“Convocar al pueblo para decidir su futuro” por Gleisi Hoffmann y Monica Valente, acerca de la Constituyente en Venezuela

Por Gleisi Hoffmann y Monica Valente *

La convocatoria de una constituyente en Venezuela ha sido motivo de crítica por parte de la oposición venezolana y del gobierno sin credibilidad y sin voto de Brasil. La votación del próximo domingo en ese país elegirá representantes regionales y de varios sectores profesionales, entre ellos pescadores y empresarios, estudiantes y trabajadores urbanos y rurales, personas con discapacidad y jubilados. Más de 52 mil venezolanos se inscribieron para concurrir a los 500 escaños, según el Consejo Nacional Electoral. ¿Qué hay de dictatorial en un escrutinio directo? Voto es voto, regional, sectorial o nacional.

La Asamblea abordará temas diversos, como la formulación de un acuerdo de paz entre gobierno y oposición, un nuevo y fundamental modelo para acabar con la dependencia del petróleo sobre la economía local, la consagración de derechos sociales, democracia participativa, modificaciones en el sistema judicial, la identidad pluricultural, los derechos de la juventud y también medidas para la protección del medio ambiente. Todos los cambios tendrán que ser posteriormente aprobados en referéndum por la población del país. Más una decisión popular, que parece no agradar al gobierno ilegítimo de Brasil.

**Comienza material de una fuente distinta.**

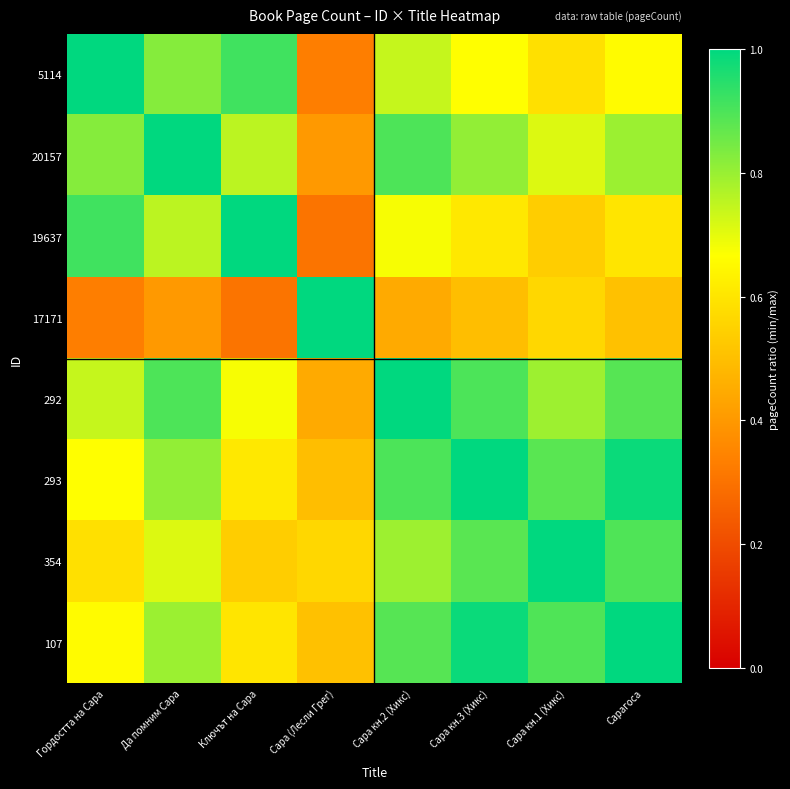

Between Ключът на Сара and Сара кн.3 (Хикс), which is larger?

Ключът на Сара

Pero al convocar al pueblo para decidir sobre su propio futuro, el presidente Nicolás Maduro afrontó los intereses de quienes invariablemente se posicionan contra el uso de los recursos del petróleo en el área social. El gobierno Maduro, como todas las administraciones, tiene errores y aciertos. Al uno se le puede gustar o no, pero fue elegido por el voto popular, tiene mandato hasta 2018, como era el de Dilma. Hace al menos dos años resiste a los golpes de la oposición, que inició un violento proceso de desestabilización política que hundió al país en el caos. Así, los opositores de Maduro alimentan una polarización que dejó más de 100 muertos en ambos lados. Nosotros, del PT, deseamos que se resuelva esas divergencias de forma pacífica. Otros, lamentablemente, apuestan en el aislamiento de Venezuela y el endurecimiento de su conflicto interno.

Nicolás Maduro no personifica a los uniformizados de alta patente que asombraron nuestro continente en los años 60 y 70. Su partido venció 17 de las 18 elecciones desde 1998, cuando Hugo Chávez ganó por primera vez la presidencia. Sus actitudes, incluso, contrastan en gran medida con la actual experiencia de algunos vecinos latinoamericanos, que han visto la democracia caer tras golpes parlamentarios o judiciales patrocinados por la unión entre las elites económicas y los partidos conservadores. El plebiscito recientemente organizado por la oposición no sería posible en una dictadura sanguinaria, según sus detractores afirman que es el gobierno de Maduro. A semejanza de lo que ocurre en otros lugares, la elite venezolana tampoco quiere dividir las riquezas con los más pobres, algo representativo de la herencia cultural y de la colonización de los pueblos del continente. Sin embargo, necesitará votos para imponer su agenda ante el gobierno de Maduro.

En Brasil, los que claman por democracia en Venezuela deberían empezar a clamar por democracia en nuestro país, usurpada por un golpe parlamentario, que sacó una presidenta inocente y legítimamente electa, y que mantiene en el poder un corrupto comprobado, con más de 94 % de rechazo popular. Antes de entrometerse en la casa de los demás, cuidemos la nuestra. En Venezuela, como en Brasil, la solución es el voto.

*Gleisi Hoffmann es Senadora y Presidenta del Partido de los Trabajadores

*Monica Valente es secretaria de Relaciones Internacionales del Partido de los Trabajadores

Este artículo fue originalmente publicado en portugués, en la Folha de São Paulo de este domingo (30).